DTW anchor indexing problem due to non-integer TTS sample rate * shift (was: Systematic negative bias observable in longer audios)

ozdefir commented 8 years ago

With longer audios I observe a consistent negative bias which increases gradually towards the end. To make sure it's not a playback issue I tested with Audacity which confirmed the observation. Examples:

https://readiance.org/finetuneas/librivox/the-brothers-karamazov-by-fyodor-dostoyevsky/40-book-6-chapter-2-the-duel-the https://readiance.org/finetuneas/librivox/childrens-short-works-vol-011-by-various/the-little-mermaid-childrens-short-works?g=s

The alignments are almost perfect, so I thought it could be due to floating point math or rounding.

ozdefir commented 8 years ago

You may want to know, I use mfcc_window_length=0.100 and mfcc_window_shift=0.025 With the default settings the deviation is smaller but it's still there.

readbeyond commented 8 years ago

I think that the most likely explanation is that the audio file contains a tail ("End of Chapter Two of Book Six etc."), rather than rounding errors.

I see that you created an "END" fragment, but I guess it is not enough for the DTW algorithm to correctly "exclude" the tail.

To confirm this, I downloaded the MP3 and the XHTML file, and run aeneas twice:

without any head/tail parameter;
then, specifying the audio/tail duration.

In the second case, I got a perfect sync map, as expected.

Of course, your observation still hints at the problem of reliably identifying the head/tail of audio files, which is not 100% resolved with the current approach.

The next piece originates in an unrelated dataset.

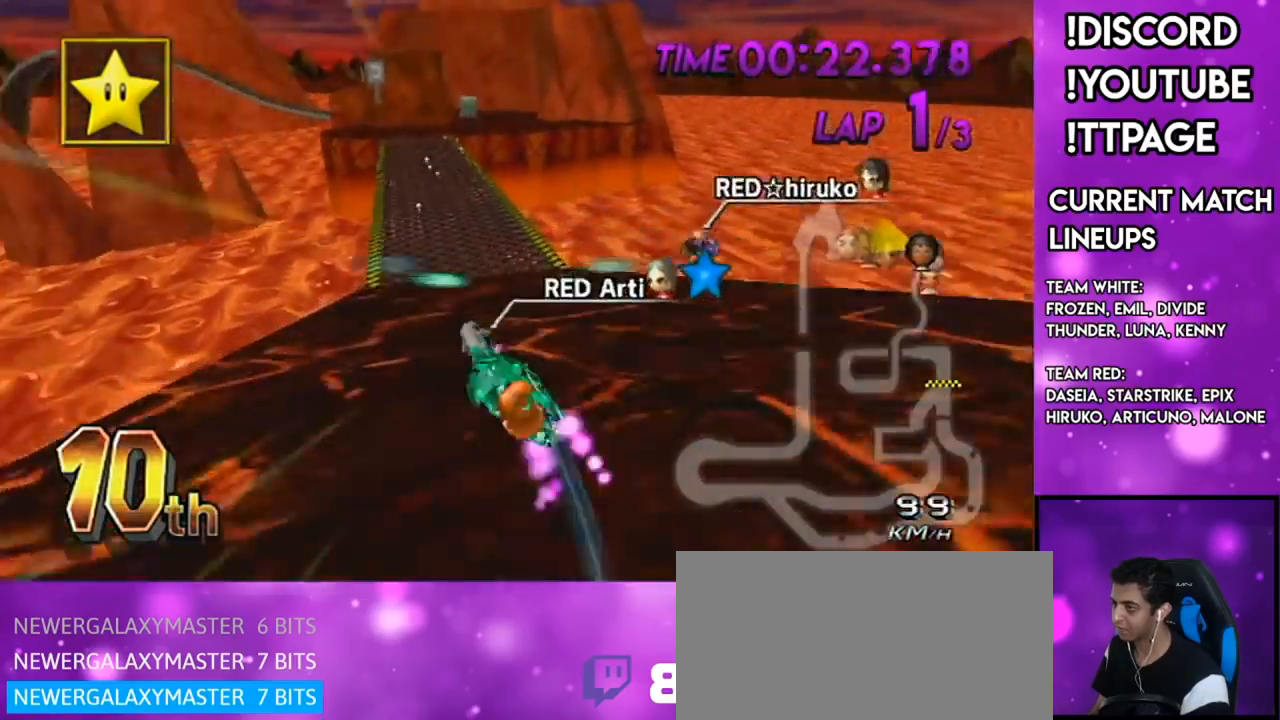
{"buttons": ["A", "R1"], "left_stick": "center", "right_stick": "center", "events": [[83, "left_stick", "center"], [167, "left_stick", "up"], [317, "left_stick", "center"]]}
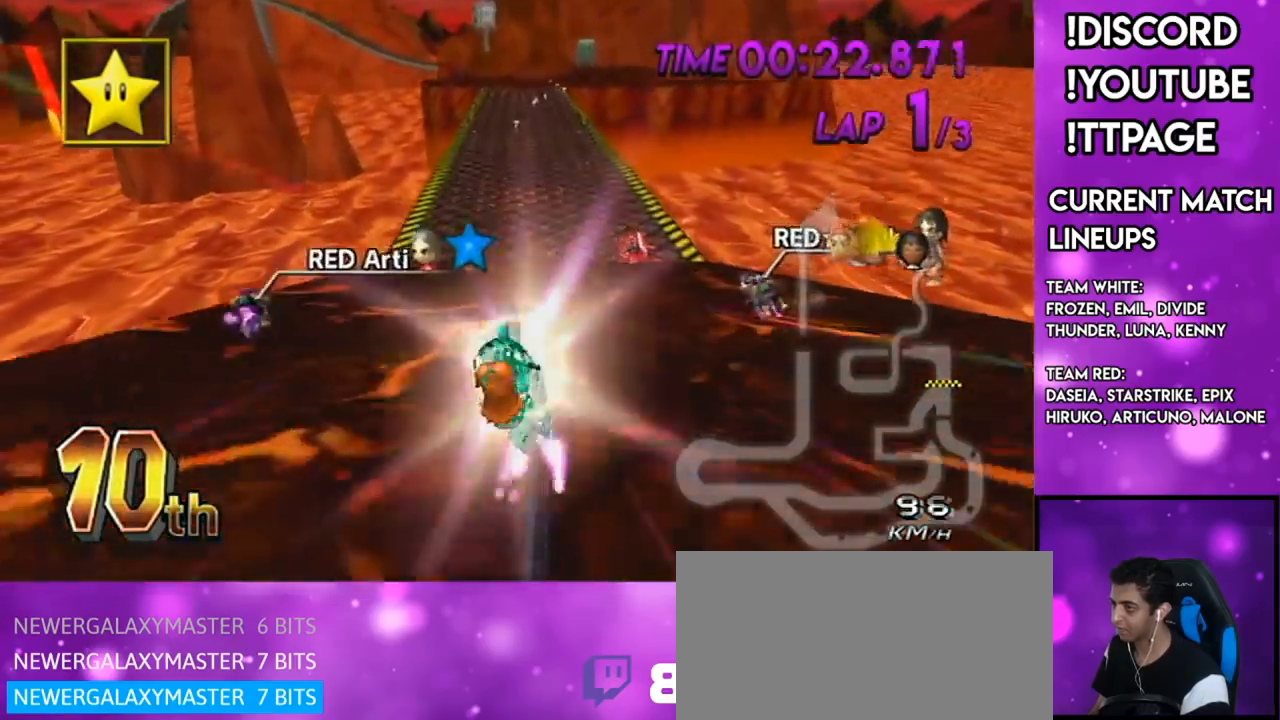
{"buttons": ["A", "R1"], "left_stick": "right", "right_stick": "center", "events": [[67, "left_stick", "up-right"], [134, "left_stick", "right"], [284, "left_stick", "center"], [384, "left_stick", "right"]]}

EDIT: attaching a ZIP with the resulting JSON files, in case you want to check. karamazov.zip

readbeyond commented 8 years ago

I changed the issue title to better reflect the issue at hand.

ozdefir commented 8 years ago

The "END" fragments that you see on those pages aren't present in the syncmaps, they are added by JS for convenience.

The problem isn't about heads and tails. They are fixed separately before the alignment.

After some empirical work I noticed that the deviation depends on the window shift. When it's multiples of 0.020 (as in the default value of 0.040) there is no deviation. But it peaks slightly before these values (e.g. 0.039), which suggests a modulo effect.

If I'm not misreading it the reason is this line in the dtw module:

anchor_indices = numpy.array([int(a[0] / mws) for a in synt_anchors])

The user-entered window shift value is used directly. Instead one that corresponds to the frame rate (synth) should be used: actual_mws = int(mws*sample_rate)/sample_rate

Since espeak outputs have 22050 sample rate by default, multiples of 0.020 result in integers and aren't affected by truncation.

readbeyond commented 8 years ago

Hi,

I misunderstood the initial description, and having run my experiments with the default window length/shift parameters, I did not reproduce the issue. My bad.

Now I see the issue, and yes, it occurs when

mfcc_shift * sample_rate(tts)

is not an integer. Since sample_rate(espeak)=22050, this imples mfcc_shift multiple of 0.020s.

Initially I thought this would simply inject a spurious shift of at most mfcc_shift into the timings since it offsets the anchor index by 1, but actually the story is more complex.

By comparing two runs, with window length/shift = (0.100, 0.040) and (0.100, 0.025) respectively, one can see that:

my initial thought of a simple 0 or mfcc_shift delay is clearly wrong;
it is not a simple accumulation effect either. In fact, computing the sequence of differences for the fragment begin or end times between 0.040 and 0.025 output, the differences are not monotonically increasing. This is because while the shift in the anchor time is monotonically increasing, there is the DTW algorithm running in cascade after it, and its output is not "monotonically related" to the anchor points.

I tested (also on the Karamazov file) the fix you propose to dtw.py, and it seems to solve the issue, as one expects, since it brings the anchor point closer to where it should be.

Considering that aeneas now supports different TTS engines, I feel that the only elegant fix for this issue consists in adding a new step: downsampling the TTS output to 16000 Hz, as it will ensure that the above product is integer, for any value of mfcc_shift multiple of 0.001s.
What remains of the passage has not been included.